Si les Jeux olympiques et paralympiques de Paris ont été, de l’avis général, un éclatant succès sportif populaire, et reflété une si belle image de la capitale française, c’est aussi qu’aucune des innombrables menaces redoutées sur la sécurité de l’événement ne s’est concrétisée. S’appuyant sur ce constat, et sur ce souvenir d’euphorie collective, le préfet de police de Paris, Laurent Nuñez, s’est déclaré, mercredi 25 septembre « très favorable » à la prolongation du dispositif de vidéosurveillance algorithmique expérimenté pendant les Jeux et autorisé, par une loi de 2023, jusqu’au 31 mars 2025.
Cette technique, qui n’inclut pas la reconnaissance faciale, vise à détecter, grâce à l’analyse d’images et d’autres données, des événements anormaux tels que des mouvements de foule ou des objets abandonnés pouvant laisser présager un attentat. Il met en œuvre 480 caméras déployées par la Préfecture de police et la RATP.
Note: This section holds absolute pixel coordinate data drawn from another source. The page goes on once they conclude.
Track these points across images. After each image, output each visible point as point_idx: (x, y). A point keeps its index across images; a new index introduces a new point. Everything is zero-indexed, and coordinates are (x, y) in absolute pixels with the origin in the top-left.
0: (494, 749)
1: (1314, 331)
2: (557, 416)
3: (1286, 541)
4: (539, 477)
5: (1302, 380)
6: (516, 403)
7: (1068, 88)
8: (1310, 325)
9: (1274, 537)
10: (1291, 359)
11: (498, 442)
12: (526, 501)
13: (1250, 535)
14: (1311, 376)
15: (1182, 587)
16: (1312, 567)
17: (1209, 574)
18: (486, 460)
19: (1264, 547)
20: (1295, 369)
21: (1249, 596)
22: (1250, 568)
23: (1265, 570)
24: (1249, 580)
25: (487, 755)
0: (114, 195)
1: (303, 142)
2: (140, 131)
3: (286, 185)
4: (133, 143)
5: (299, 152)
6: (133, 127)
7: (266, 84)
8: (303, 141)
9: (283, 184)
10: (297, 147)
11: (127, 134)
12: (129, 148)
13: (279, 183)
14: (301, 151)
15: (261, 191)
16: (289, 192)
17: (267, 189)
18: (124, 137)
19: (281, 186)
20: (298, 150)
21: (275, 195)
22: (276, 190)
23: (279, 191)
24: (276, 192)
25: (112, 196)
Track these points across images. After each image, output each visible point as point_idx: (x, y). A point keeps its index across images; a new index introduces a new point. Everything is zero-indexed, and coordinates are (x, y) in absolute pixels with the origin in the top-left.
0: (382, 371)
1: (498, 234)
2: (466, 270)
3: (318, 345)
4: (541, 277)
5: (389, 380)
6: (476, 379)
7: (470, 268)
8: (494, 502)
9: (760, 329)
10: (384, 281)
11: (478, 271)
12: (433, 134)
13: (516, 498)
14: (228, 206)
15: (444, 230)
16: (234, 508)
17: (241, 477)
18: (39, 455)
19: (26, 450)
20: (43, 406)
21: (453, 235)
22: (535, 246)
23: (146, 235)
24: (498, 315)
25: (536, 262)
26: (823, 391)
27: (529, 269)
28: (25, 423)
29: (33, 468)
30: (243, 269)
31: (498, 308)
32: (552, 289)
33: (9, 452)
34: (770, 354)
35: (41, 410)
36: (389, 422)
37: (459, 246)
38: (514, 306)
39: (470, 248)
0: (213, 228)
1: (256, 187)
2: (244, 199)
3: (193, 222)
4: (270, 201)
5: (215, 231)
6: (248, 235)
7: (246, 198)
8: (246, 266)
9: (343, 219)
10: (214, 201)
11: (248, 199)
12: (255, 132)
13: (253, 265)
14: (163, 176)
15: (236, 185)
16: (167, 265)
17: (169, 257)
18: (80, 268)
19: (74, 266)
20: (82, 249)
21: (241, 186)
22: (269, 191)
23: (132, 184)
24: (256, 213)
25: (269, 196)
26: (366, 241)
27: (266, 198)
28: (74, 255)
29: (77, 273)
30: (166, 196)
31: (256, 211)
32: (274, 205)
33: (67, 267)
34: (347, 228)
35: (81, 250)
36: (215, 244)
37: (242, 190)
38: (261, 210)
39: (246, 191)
La démarche du préfet relève d’une méthode très classique, celle du « pied dans la porte » : un dispositif de sécurité controversé, possiblement attentatoire aux libertés publiques, est expérimenté à l’occasion d’un événement exceptionnel, puis généralisé et pérennisé sans avoir été évalué ni rediscuté. A l’appui de son avis, M. Nuñez a seulement fait valoir que le déploiement de la vidéosurveillance algorithmique serait très utile lors de manifestations sportives ou culturelles de moindre ampleur que les Jeux, là où ne peuvent être déployés des effectifs de forces de l’ordre exceptionnels, comme cet été à Paris.
Bilan peu convaincant
Or la capacité de cette vidéosurveillance dite « intelligente » à détecter un attentat ou un autre crime est contestée. Son utilisation expérimentale antérieure, par exemple par la SNCF ou la mairie de Nice, n’a donné lieu à aucune évaluation publique. Aux Etats-Unis et au Royaume-Uni, où des résultats ont parfois été dévoilés, le bilan est peu convaincant, notamment en raison des nombreux « faux positifs » détectés. Si l’intérêt de cette technologie est bien établi, dans un cadre réglementé, pour la détection des incendies, sa capacité à analyser les comportements humains ne semble pas tenir les promesses des sociétés qui les promeuvent.
Le préfet de police va donc vite en besogne. Il ne saurait être question de pérenniser la vidéosurveillance algorithmique – qui supposerait d’ailleurs le vote d’un nouveau texte de loi – sans un examen attentif des conclusions du rapport sur ce sujet que le gouvernement doit remettre au Parlement d’ici au 31 décembre.
Cette discussion doit inclure le risque, assez évident, que la banalisation de ce type de vidéosurveillance serve surtout à consolider son acceptabilité sociale dans le but de favoriser l’adoption future de dispositifs relevant de la reconnaissance faciale et permettant une identification biométrique à distance en temps réel. Ceux-ci sont interdits dans l’Union européenne, sauf dans certaines circonstances. Pareille fuite en avant inclut potentiellement des formes redoutables de « reconnaissance des émotions » par l’intelligence artificielle, aujourd’hui prohibées en Europe, notamment dans le domaine du travail ou de l’éducation.
Tout déploiement de nouveaux outils de surveillance suppose transparence et discussion de ses résultats. Il serait paradoxal que la « parenthèse enchantée » de ces Jeux ouvre la voie à des dérives, dans le pays même qui se flatte d’avoir célébré, à cette occasion, devant le monde entier, les libertés du citoyen.